Rabbit Embryo-Fetal Development Studies

Rabbits showed similar findings. Fetal malformations and embryo-fetal deaths were documented at exposures below the human MRHD in rabbits, making the safety margin essentially absent at any clinically used dose.

Pre- and Postnatal Development

Rat pups exposed perinatally through maternal dosing showed reduced body weight and altered developmental milestones. Pre- and postnatal studies showed effects persisting into offspring adulthood at maternal exposures approximating 1.4 times the MRHD. This matters because it suggests tirzepatide crosses into fetal circulation and may be present in milk during lactation in rats.

Why Animal Data Matter Here

GLP-1 receptor agonists as a class have produced consistent reproductive toxicity signals in multiple species. A 2020 FDA Drug Safety Communication on the class noted that GLP-1 agonist exposure during organogenesis produces structural fetal abnormalities across rodent and lagomorph species. While the mechanism for human teratogenicity is not confirmed, regulatory agencies apply a precautionary standard: two independent animal species showing harm at sub-therapeutic exposures is sufficient to issue a contraindication without human confirmatory data.
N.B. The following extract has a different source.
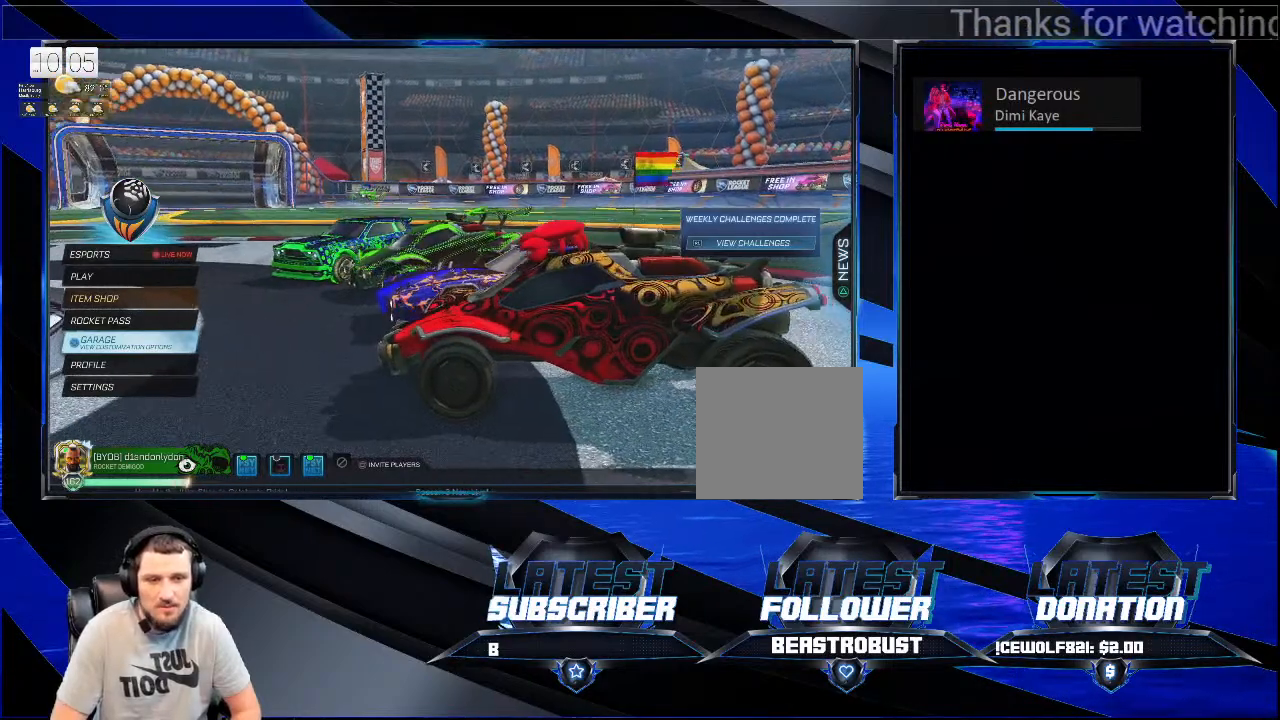
{"buttons": [], "left_stick": "center", "right_stick": "center", "events": []}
Human Pregnancy Data: Honest Assessment of What We Know (and Don't)

The evidence gap here is real and worth naming plainly.

No randomized controlled trial has enrolled pregnant women on tirzepatide. None will, ethically speaking, until strong animal and mechanistic data provide a reasonable safety signal. What exists instead is a small, growing set of case reports and registry entries.
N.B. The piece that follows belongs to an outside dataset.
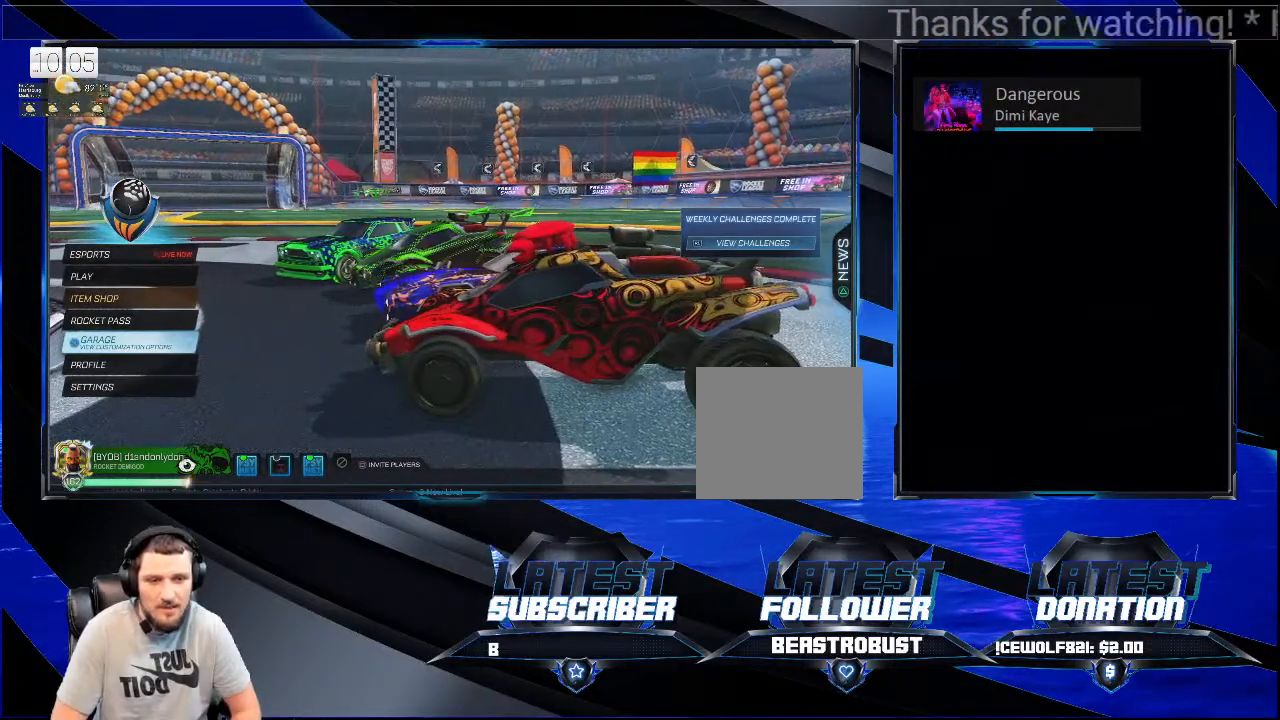
{"buttons": [], "left_stick": "center", "right_stick": "center", "events": []}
The Pregnancy Exposure Registry

Eli Lilly maintains a prospective pregnancy registry (1-800-545-6962) for women inadvertently exposed to Mounjaro during pregnancy. As of mid-2025, published outcomes from this registry are not yet available in peer-reviewed literature. If you were taking Mounjaro when you discovered you were pregnant, enrollment in this registry contributes to the only real human evidence base that currently exists.

Inadvertent Exposures in SURPASS Trials

The SURPASS clinical program excluded women who were pregnant or planning pregnancy, and participants were required to use contraception. Across the SURPASS trials, fewer than 10 pregnancies were reported in the tirzepatide arms; outcomes were not systematically reported due to protocol-mandated withdrawal upon pregnancy discovery. This means even the key trial data offer no usable pregnancy outcome signal.
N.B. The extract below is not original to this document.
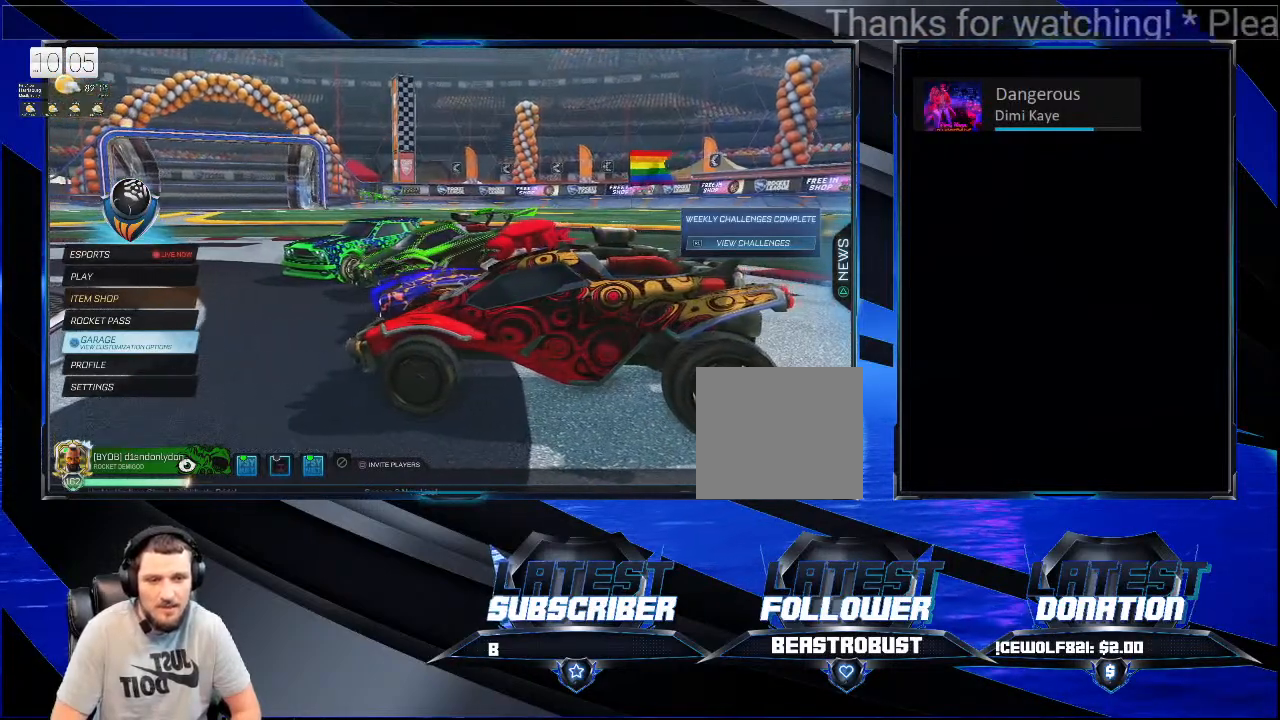
{"buttons": [], "left_stick": "center", "right_stick": "center", "events": []}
Extrapolation From the Semaglutide Experience

Semaglutide, a selective GLP-1 agonist, has a slightly larger human inadvertent-exposure dataset. A 2023 case series published in Obesity Medicine reported 50 inadvertent first-trimester semaglutide exposures with outcomes broadly comparable to background population rates, though the sample was too small for definitive conclusions. Tirzepatide is not semaglutide. Its dual-receptor activity, longer half-life in some formulations, and distinct molecular structure make direct extrapolation unreliable.

The honest clinical framework is this: animal data show harm at exposures women actually achieve on standard doses; human data are absent; the drug's half-life means it persists for weeks after the last dose; and conception is possible while on the drug, particularly in women with PCOS where weight loss restores ovulation. Every one of these facts points in the same direction. Stop the drug before you try to conceive.


Pharmacokinetics and the Washout Window

Tirzepatide has a terminal half-life of approximately 5 days. The FDA-approved labeling confirms a mean half-life of approximately 5 days (120 hours), resulting in steady-state achieved after approximately 4 weeks of once-weekly dosing. Five half-lives (approximately 25 days, or about one month) reduces plasma concentrations to less than 3% of peak, which is the standard pharmacokinetic washout threshold.

What This Means Practically

  • Stop tirzepatide at least 4 weeks before a planned conception attempt.
  • If your cycle is irregular (common in PCOS or perimenopause), add buffer time. A 6-week washout is a reasonable conservative approach.
  • Use reliable contraception during the washout window. Ovulation can return before your periods regularize, particularly if tirzepatide-driven weight loss has already improved your hormonal environment.
  • If you discover you are pregnant while still on tirzepatide, stop immediately and contact your prescriber the same day.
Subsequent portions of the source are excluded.